---------- RECORDS FOR THIS TASK ----------

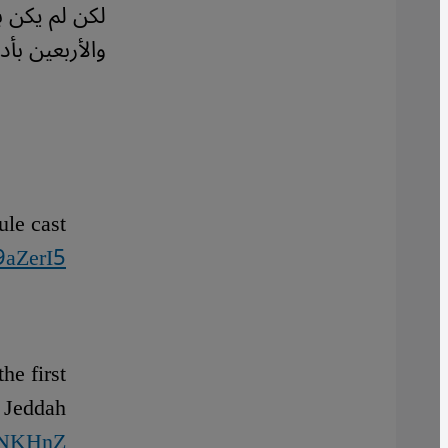
لكن لم يكن 
والأربعين بأد
ule cast
Y9aZerI5
he first
n Jeddah
eNNKHnZ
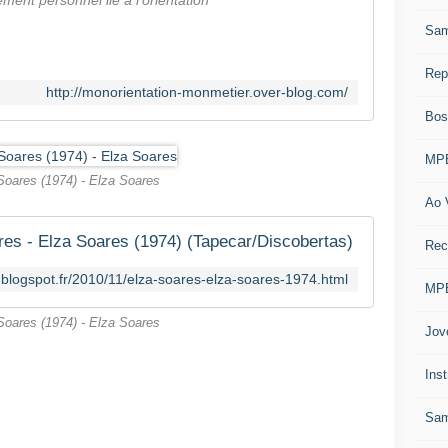
ent personnel lié à l'orientation
Sa
Rep
http://monorientation-monmetier.over-blog.com/
Bos
MPB
Soares (1974) - Elza Soares
Ao 
res - Elza Soares (1974) (Tapecar/Discobertas)
Re
s.blogspot.fr/2010/11/elza-soares-elza-soares-1974.html
MPB
Soares (1974) - Elza Soares
Jov
Ins
Sam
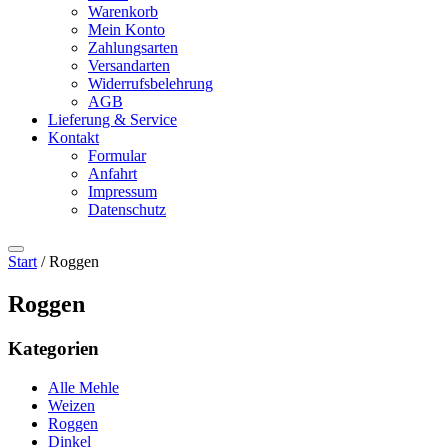
Warenkorb
Mein Konto
Zahlungsarten
Versandarten
Widerrufsbelehrung
AGB
Lieferung & Service
Kontakt
Formular
Anfahrt
Impressum
Datenschutz
Start
/ Roggen
Roggen
Kategorien
Alle Mehle
Weizen
Roggen
Dinkel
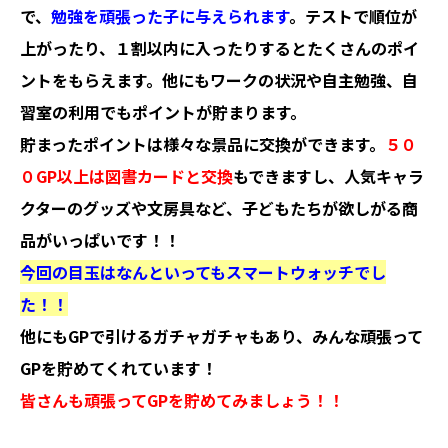
で、
勉強を頑張った子に与えられます
。テストで順位が
上がったり、１割以内に入ったりするとたくさんのポイ
ントをもらえます。他にもワークの状況や自主勉強、自
習室の利用でもポイントが貯まります。
貯まったポイントは様々な景品に交換ができます。
５０
０GP以上は図書カードと交換
もできますし、人気キャラ
クターのグッズや文房具など、子どもたちが欲しがる商
品がいっぱいです！！
今回の目玉はなんといってもスマートウォッチでし
た！！
他にもGPで引けるガチャガチャもあり、みんな頑張って
GPを貯めてくれています！
皆さんも頑張ってGPを貯めてみましょう！！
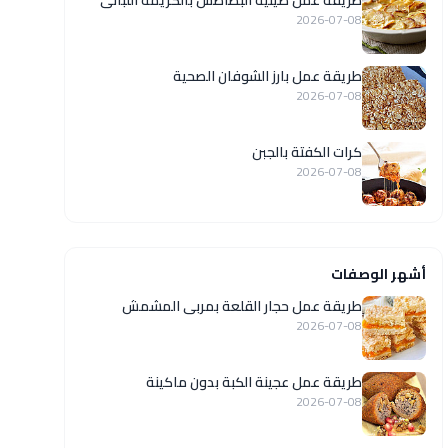
طريقة عمل صينية البطاطس بالكريمة اللبانى
2026-07-08
طريقة عمل بارز الشوفان الصحية
2026-07-08
كرات الكفتة بالجبن
2026-07-08
أشهر الوصفات
طريقة عمل حجار القلعة بمربى المشمش
2026-07-08
طريقة عمل عجينة الكبة بدون ماكينة
2026-07-08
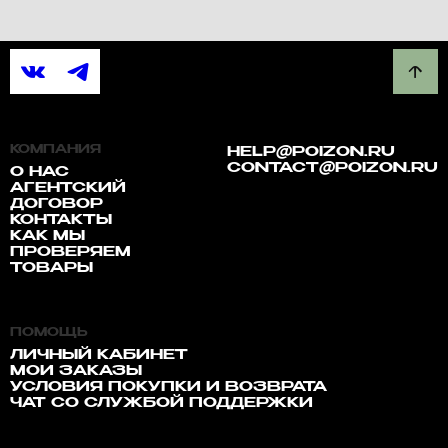
КОМПАНИЯ
HELP@POIZON.RU
CONTACT@POIZON.RU
О НАС
АГЕНТСКИЙ
ДОГОВОР
КОНТАКТЫ
КАК МЫ
ПРОВЕРЯЕМ
ТОВАРЫ
ПОМОЩЬ
ЛИЧНЫЙ КАБИНЕТ
МОИ ЗАКАЗЫ
УСЛОВИЯ ПОКУПКИ И ВОЗВРАТА
ЧАТ СО СЛУЖБОЙ ПОДДЕРЖКИ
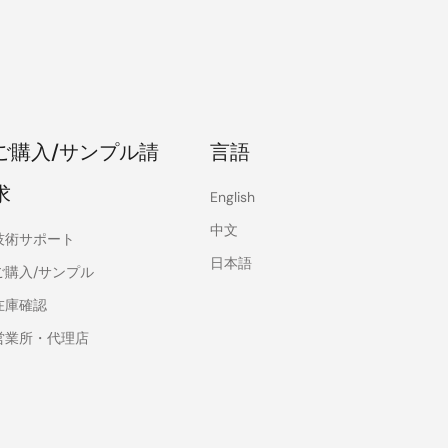
ご購入/サンプル請
言語
求
English
中文
技術サポート
日本語
ご購入/サンプル
在庫確認
営業所・代理店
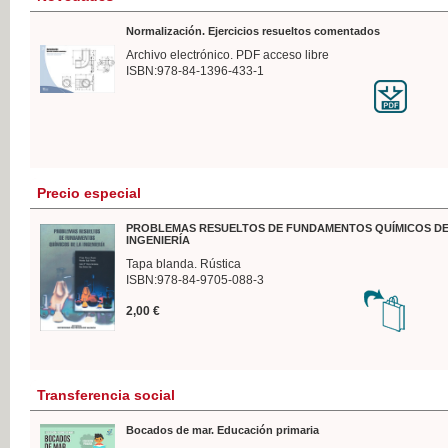
Normalización. Ejercicios resueltos comentados
Archivo electrónico. PDF acceso libre
ISBN:978-84-1396-433-1
Precio especial
PROBLEMAS RESUELTOS DE FUNDAMENTOS QUÍMICOS DE
INGENIERÍA
Tapa blanda. Rústica
ISBN:978-84-9705-088-3
2,00 €
Transferencia social
Bocados de mar. Educación primaria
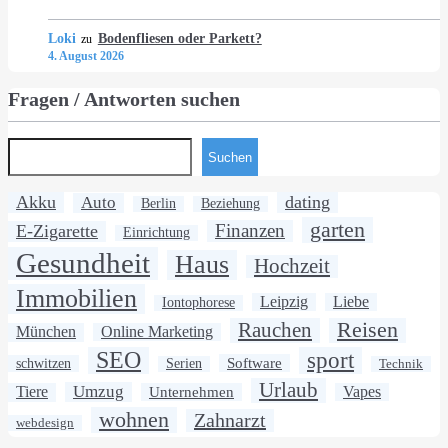
Loki
Bodenfliesen oder Parkett?
zu
4. August 2026
Fragen / Antworten suchen
Suchen
Akku
dating
Auto
Berlin
Beziehung
garten
Finanzen
E-Zigarette
Einrichtung
Gesundheit
Haus
Hochzeit
Immobilien
Leipzig
Liebe
Iontophorese
Rauchen
Reisen
München
Online Marketing
SEO
sport
Software
schwitzen
Serien
Technik
Urlaub
Umzug
Tiere
Unternehmen
Vapes
wohnen
Zahnarzt
webdesign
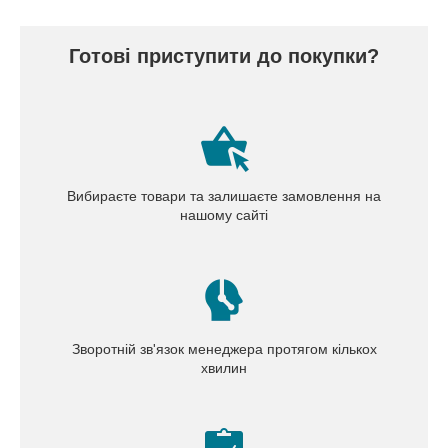
Готові приступити до покупки?
Вибираєте товари та залишаєте замовлення на
нашому сайті
Зворотній зв'язок менеджера протягом кількох
хвилин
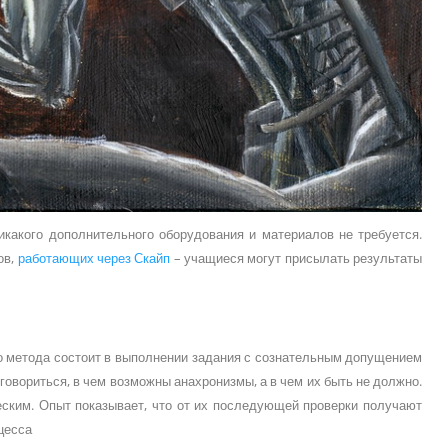
какого дополнительного оборудования и материалов не требуется.
ов,
работающих через Скайп
– учащиеся могут присылать результаты
о метода состоит в выполнении задания с сознательным допущением
овориться, в чем возможны анахронизмы, а в чем их быть не должно.
еским. Опыт показывает, что от их последующей проверки получают
цесса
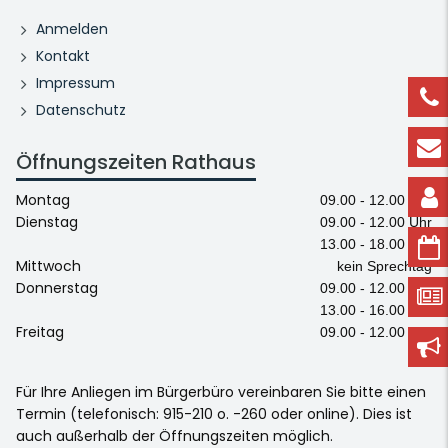
Anmelden
Kontakt
Impressum
Datenschutz
Öffnungszeiten Rathaus
Montag
09.00 - 12.00 Uhr
Dienstag
09.00 - 12.00 Uhr
13.00 - 18.00 Uhr
Mittwoch
kein Sprechtag
Donnerstag
09.00 - 12.00 Uhr
13.00 - 16.00 Uhr
Freitag
09.00 - 12.00 Uhr
Für Ihre Anliegen im Bürgerbüro vereinbaren Sie bitte einen
Termin (telefonisch: 915-210 o. -260 oder online). Dies ist
auch außerhalb der Öffnungszeiten möglich.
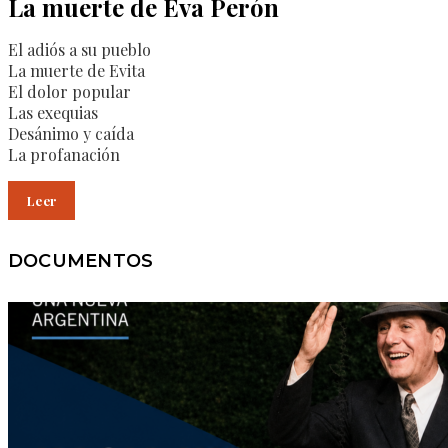
La muerte de Eva Perón
El adiós a su pueblo
La muerte de Evita
El dolor popular
Las exequias
Desánimo y caída
La profanación
Leer
DOCUMENTOS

----------

WORK ORDER — Copy the records from their start through the line containing "皆さんも頑張ってGPを貯めてみましょう！！", including that line. Leave the pictures out of your answer.

SOLUTION —
لكن لم يكن 
والأربعين بأد
ule cast
Y9aZerI5
he first
n Jeddah
eNNKHnZ
ent personnel lié à l'orientation
Sa
Rep
http://monorientation-monmetier.over-blog.com/
Bos
MPB
Soares (1974) - Elza Soares
Ao 
res - Elza Soares (1974) (Tapecar/Discobertas)
Re
s.blogspot.fr/2010/11/elza-soares-elza-soares-1974.html
MPB
Soares (1974) - Elza Soares
Jov
Ins
Sam
Warenkorb
Mein Konto
Zahlungsarten
Versandarten
Widerrufsbelehrung
AGB
Lieferung & Service
Kontakt
Formular
Anfahrt
Impressum
Datenschutz
Start
/ Roggen
Roggen
Kategorien
Alle Mehle
Weizen
Roggen
Dinkel
で、
勉強を頑張った子に与えられます
。テストで順位が
上がったり、１割以内に入ったりするとたくさんのポイ
ントをもらえます。他にもワークの状況や自主勉強、自
習室の利用でもポイントが貯まります。
貯まったポイントは様々な景品に交換ができます。
５０
０GP以上は図書カードと交換
もできますし、人気キャラ
クターのグッズや文房具など、子どもたちが欲しがる商
品がいっぱいです！！
今回の目玉はなんといってもスマートウォッチでし
た！！
他にもGPで引けるガチャガチャもあり、みんな頑張って
GPを貯めてくれています！
皆さんも頑張ってGPを貯めてみましょう！！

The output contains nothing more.